#### Description of the task:
Transcribe the data in full; each line must match exactly.

#### Given data:
------------------------------------------------------------------------
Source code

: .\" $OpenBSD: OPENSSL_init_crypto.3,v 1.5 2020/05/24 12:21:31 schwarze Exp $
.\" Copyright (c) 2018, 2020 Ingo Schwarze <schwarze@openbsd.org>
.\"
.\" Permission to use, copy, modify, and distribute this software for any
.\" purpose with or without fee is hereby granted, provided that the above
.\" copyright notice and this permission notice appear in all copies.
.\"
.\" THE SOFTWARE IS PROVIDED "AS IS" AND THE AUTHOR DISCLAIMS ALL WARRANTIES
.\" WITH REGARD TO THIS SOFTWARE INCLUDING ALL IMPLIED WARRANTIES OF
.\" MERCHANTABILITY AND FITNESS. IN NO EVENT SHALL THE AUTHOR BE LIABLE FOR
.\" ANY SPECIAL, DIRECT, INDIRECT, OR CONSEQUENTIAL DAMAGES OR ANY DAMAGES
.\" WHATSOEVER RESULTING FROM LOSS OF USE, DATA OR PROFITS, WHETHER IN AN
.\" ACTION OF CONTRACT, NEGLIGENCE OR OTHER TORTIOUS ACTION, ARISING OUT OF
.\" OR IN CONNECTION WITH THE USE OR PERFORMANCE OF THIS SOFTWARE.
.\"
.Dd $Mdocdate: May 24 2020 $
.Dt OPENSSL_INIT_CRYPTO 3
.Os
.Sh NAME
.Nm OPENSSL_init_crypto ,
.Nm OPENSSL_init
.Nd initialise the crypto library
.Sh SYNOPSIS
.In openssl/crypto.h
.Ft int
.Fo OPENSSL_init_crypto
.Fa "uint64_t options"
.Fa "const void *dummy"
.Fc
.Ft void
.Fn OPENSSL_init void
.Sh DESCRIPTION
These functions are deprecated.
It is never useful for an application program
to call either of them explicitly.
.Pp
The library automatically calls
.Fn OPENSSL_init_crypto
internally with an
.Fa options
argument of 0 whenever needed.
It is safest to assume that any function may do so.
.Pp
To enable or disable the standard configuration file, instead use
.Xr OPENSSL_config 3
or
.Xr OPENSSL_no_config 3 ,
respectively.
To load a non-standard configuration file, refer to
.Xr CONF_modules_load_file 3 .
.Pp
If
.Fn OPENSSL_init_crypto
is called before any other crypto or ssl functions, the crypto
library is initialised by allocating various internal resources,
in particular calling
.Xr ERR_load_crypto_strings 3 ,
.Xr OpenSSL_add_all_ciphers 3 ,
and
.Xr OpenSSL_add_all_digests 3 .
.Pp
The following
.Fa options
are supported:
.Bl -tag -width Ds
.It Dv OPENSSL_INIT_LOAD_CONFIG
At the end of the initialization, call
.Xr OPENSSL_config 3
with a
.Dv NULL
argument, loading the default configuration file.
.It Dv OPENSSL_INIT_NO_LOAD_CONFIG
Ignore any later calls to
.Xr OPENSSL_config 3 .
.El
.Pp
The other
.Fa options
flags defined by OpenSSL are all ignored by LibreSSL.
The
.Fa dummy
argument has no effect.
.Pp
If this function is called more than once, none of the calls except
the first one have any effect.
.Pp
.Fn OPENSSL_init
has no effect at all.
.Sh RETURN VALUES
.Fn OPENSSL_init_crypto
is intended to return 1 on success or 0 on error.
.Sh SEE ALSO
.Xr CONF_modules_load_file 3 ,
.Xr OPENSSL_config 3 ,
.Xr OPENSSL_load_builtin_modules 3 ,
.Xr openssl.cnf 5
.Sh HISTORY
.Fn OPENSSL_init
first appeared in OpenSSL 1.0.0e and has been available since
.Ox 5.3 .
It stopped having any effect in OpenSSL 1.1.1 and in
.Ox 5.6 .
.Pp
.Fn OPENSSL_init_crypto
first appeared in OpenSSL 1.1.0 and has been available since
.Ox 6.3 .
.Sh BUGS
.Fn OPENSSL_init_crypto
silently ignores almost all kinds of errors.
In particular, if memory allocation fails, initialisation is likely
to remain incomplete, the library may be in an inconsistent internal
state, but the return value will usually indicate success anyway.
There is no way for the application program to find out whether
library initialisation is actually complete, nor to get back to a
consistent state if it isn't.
------------------------------------------------------------------------
#### Answer to this task:
Source code

: .\" $OpenBSD: OPENSSL_init_crypto.3,v 1.5 2020/05/24 12:21:31 schwarze Exp $
.\" Copyright (c) 2018, 2020 Ingo Schwarze <schwarze@openbsd.org>
.\"
.\" Permission to use, copy, modify, and distribute this software for any
.\" purpose with or without fee is hereby granted, provided that the above
.\" copyright notice and this permission notice appear in all copies.
.\"
.\" THE SOFTWARE IS PROVIDED "AS IS" AND THE AUTHOR DISCLAIMS ALL WARRANTIES
.\" WITH REGARD TO THIS SOFTWARE INCLUDING ALL IMPLIED WARRANTIES OF
.\" MERCHANTABILITY AND FITNESS. IN NO EVENT SHALL THE AUTHOR BE LIABLE FOR
.\" ANY SPECIAL, DIRECT, INDIRECT, OR CONSEQUENTIAL DAMAGES OR ANY DAMAGES
.\" WHATSOEVER RESULTING FROM LOSS OF USE, DATA OR PROFITS, WHETHER IN AN
.\" ACTION OF CONTRACT, NEGLIGENCE OR OTHER TORTIOUS ACTION, ARISING OUT OF
.\" OR IN CONNECTION WITH THE USE OR PERFORMANCE OF THIS SOFTWARE.
.\"
.Dd $Mdocdate: May 24 2020 $
.Dt OPENSSL_INIT_CRYPTO 3
.Os
.Sh NAME
.Nm OPENSSL_init_crypto ,
.Nm OPENSSL_init
.Nd initialise the crypto library
.Sh SYNOPSIS
.In openssl/crypto.h
.Ft int
.Fo OPENSSL_init_crypto
.Fa "uint64_t options"
.Fa "const void *dummy"
.Fc
.Ft void
.Fn OPENSSL_init void
.Sh DESCRIPTION
These functions are deprecated.
It is never useful for an application program
to call either of them explicitly.
.Pp
The library automatically calls
.Fn OPENSSL_init_crypto
internally with an
.Fa options
argument of 0 whenever needed.
It is safest to assume that any function may do so.
.Pp
To enable or disable the standard configuration file, instead use
.Xr OPENSSL_config 3
or
.Xr OPENSSL_no_config 3 ,
respectively.
To load a non-standard configuration file, refer to
.Xr CONF_modules_load_file 3 .
.Pp
If
.Fn OPENSSL_init_crypto
is called before any other crypto or ssl functions, the crypto
library is initialised by allocating various internal resources,
in particular calling
.Xr ERR_load_crypto_strings 3 ,
.Xr OpenSSL_add_all_ciphers 3 ,
and
.Xr OpenSSL_add_all_digests 3 .
.Pp
The following
.Fa options
are supported:
.Bl -tag -width Ds
.It Dv OPENSSL_INIT_LOAD_CONFIG
At the end of the initialization, call
.Xr OPENSSL_config 3
with a
.Dv NULL
argument, loading the default configuration file.
.It Dv OPENSSL_INIT_NO_LOAD_CONFIG
Ignore any later calls to
.Xr OPENSSL_config 3 .
.El
.Pp
The other
.Fa options
flags defined by OpenSSL are all ignored by LibreSSL.
The
.Fa dummy
argument has no effect.
.Pp
If this function is called more than once, none of the calls except
the first one have any effect.
.Pp
.Fn OPENSSL_init
has no effect at all.
.Sh RETURN VALUES
.Fn OPENSSL_init_crypto
is intended to return 1 on success or 0 on error.
.Sh SEE ALSO
.Xr CONF_modules_load_file 3 ,
.Xr OPENSSL_config 3 ,
.Xr OPENSSL_load_builtin_modules 3 ,
.Xr openssl.cnf 5
.Sh HISTORY
.Fn OPENSSL_init
first appeared in OpenSSL 1.0.0e and has been available since
.Ox 5.3 .
It stopped having any effect in OpenSSL 1.1.1 and in
.Ox 5.6 .
.Pp
.Fn OPENSSL_init_crypto
first appeared in OpenSSL 1.1.0 and has been available since
.Ox 6.3 .
.Sh BUGS
.Fn OPENSSL_init_crypto
silently ignores almost all kinds of errors.
In particular, if memory allocation fails, initialisation is likely
to remain incomplete, the library may be in an inconsistent internal
state, but the return value will usually indicate success anyway.
There is no way for the application program to find out whether
library initialisation is actually complete, nor to get back to a
consistent state if it isn't.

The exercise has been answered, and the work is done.